SUMMARY Over 55 million people live with dementia worldwide, and this number is expected to reach 78 million by 2030, according to the projection by the World Health Organization. The main cause of dementia is Alzheimer’s disease (AD), whose distinguishing molecular feature is the presence of amyloid b (Ab) plaques, and abnormally phosphorylated tau in brain. Aggregates of hyperphosphorylated tau as neurofibrillary tangles (NFT) are seen in AD and about 20 other neurodegenerative disorders collectively known as tauopathies. It is noteworthy that except AD, tauopathies do not have significant Ab accumulation, suggesting a key causal role of tau in neurodegeneration. This notion has been supported by many studies based on mouse models. However, the exact nature of tau pathogenesis remains elusive, therefore hampering effective drug development. To dissect the mechanistic details of hyperphosphorylated tau-mediated neurodegeneration, and to take advantage of the advanced genetic tools offered by the fruit fly Drosophila melanogaster, we have established a novel in cibo (in food) model of Alzheimer’s disease and tauopathies. This model gives us the ability to induce the disease in adult flies, and precisely define the form of p-tau/tau that the organism is exposed to, both of which are not possible using a transgenic fly model. By feeding adult Drosophila with hyperphosphorylated tau, we have recapitulated critical neurological features of AD in flies, including the late onset and age-dependent neurodegeneration, disintegrated blood brain barrier, and conspicuous pathology in different areas of the brain. These pathological traits become evident in less than four weeks after the treatment, therefore providing a significant advantage over other animal models that take months to develop neurological pathology. The overarching goal of our research is to use this novel fly model to help develop efficacious means for AD therapy and prevention. To this end, we will use this exploratory R21 project to characterize the disease state of this model and lay the foundation for future comprehensive mechanistic studies to understand gut-brain signaling in neurodegenerative diseases, and drug discovery projects. We will use a variety of approaches to understand the molecular basis for hyperphosphorylated tau-inflicted pathology, and examine the interplay between p-tau and known and suspected AD contributors such as Ab, apolipoprotein E (APOE), and a-synuclein.
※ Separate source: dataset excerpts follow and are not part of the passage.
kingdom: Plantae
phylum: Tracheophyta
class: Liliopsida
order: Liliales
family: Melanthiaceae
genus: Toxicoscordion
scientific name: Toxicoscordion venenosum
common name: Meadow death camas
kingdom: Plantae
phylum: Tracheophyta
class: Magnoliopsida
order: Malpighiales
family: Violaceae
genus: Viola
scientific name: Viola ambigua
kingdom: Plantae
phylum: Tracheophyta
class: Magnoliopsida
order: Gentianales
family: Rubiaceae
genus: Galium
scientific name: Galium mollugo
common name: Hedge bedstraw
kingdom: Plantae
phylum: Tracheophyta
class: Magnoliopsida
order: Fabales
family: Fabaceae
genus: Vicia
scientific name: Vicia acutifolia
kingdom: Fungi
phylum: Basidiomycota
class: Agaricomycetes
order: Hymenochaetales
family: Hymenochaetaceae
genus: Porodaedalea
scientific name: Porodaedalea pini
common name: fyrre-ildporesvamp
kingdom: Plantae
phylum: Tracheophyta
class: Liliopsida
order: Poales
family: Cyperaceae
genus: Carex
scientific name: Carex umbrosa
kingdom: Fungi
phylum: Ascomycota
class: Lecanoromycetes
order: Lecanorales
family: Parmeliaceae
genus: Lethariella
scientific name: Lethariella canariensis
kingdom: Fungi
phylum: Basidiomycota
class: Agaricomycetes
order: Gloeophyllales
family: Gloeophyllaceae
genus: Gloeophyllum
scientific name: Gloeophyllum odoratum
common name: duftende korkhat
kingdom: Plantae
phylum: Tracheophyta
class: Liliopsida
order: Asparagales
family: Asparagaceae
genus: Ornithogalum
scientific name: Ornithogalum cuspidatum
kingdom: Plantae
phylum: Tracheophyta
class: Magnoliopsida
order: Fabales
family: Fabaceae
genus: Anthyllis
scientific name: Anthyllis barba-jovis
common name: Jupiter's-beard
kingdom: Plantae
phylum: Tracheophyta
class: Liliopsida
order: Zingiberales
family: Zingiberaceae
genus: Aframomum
摘要 全世界有超过5500万人患有痴呆症，预计到2010年这一数字将达到7800万 根据世界卫生组织的预测，2030年。痴呆症的主要原因是阿尔茨海默氏症 疾病(AD)，其分子特征是淀粉样蛋白b(Ab)斑块的存在，以及异常 大脑中的磷酸化tau。过度磷酸化的tau聚集成神经原纤维缠结(NFT)在 AD和大约20种其他神经退行性疾病统称为tauopathies。值得注意的是， 除AD外，tau病没有显著的抗体蓄积，这表明tau在AD中起着关键的因果作用 神经退行性变。这一观点得到了许多基于老鼠模型的研究的支持。然而， Tau的确切发病机制仍不清楚，因此阻碍了有效的药物开发。解剖 过度磷酸化tau介导的神经变性的机制细节，并利用 由果蝇提供的先进的遗传工具，我们在Cibo(In)建立了一个新的 食物)阿尔茨海默氏症和肥胖症的模型。这种模型使我们能够在体内诱发疾病 并精确定义了有机体接触的p-tau/tau的形式，这两种形式都不是 使用转基因果蝇模型是可能的。通过给成年果蝇喂食过度磷酸化的tau，我们已经 概述了果蝇阿尔茨海默病的关键神经学特征，包括起病晚和年龄依赖性 神经变性，血脑屏障解体，大脑不同区域有明显的病理改变。 这些病理特征在治疗后不到四周内变得明显，因此提供了一种 与其他需要几个月才能形成神经病理的动物模型相比，具有显著的优势。 我们研究的首要目标是利用这种新颖的苍蝇模型来帮助开发有效的方法来 AD的治疗和预防。为此，我们将使用这个探索性的R21项目来描述疾病状态 为今后深入了解肠脑的全面机制研究奠定了基础 神经退行性疾病和药物发现项目中的信号。我们将使用各种方法来 了解过度磷酸化tau引起的病理的分子基础，并检查其相互作用。 P-tau与已知和可疑的AD贡献者之间的关系，如抗体、载脂蛋白E(APOE)和a-突触核蛋白。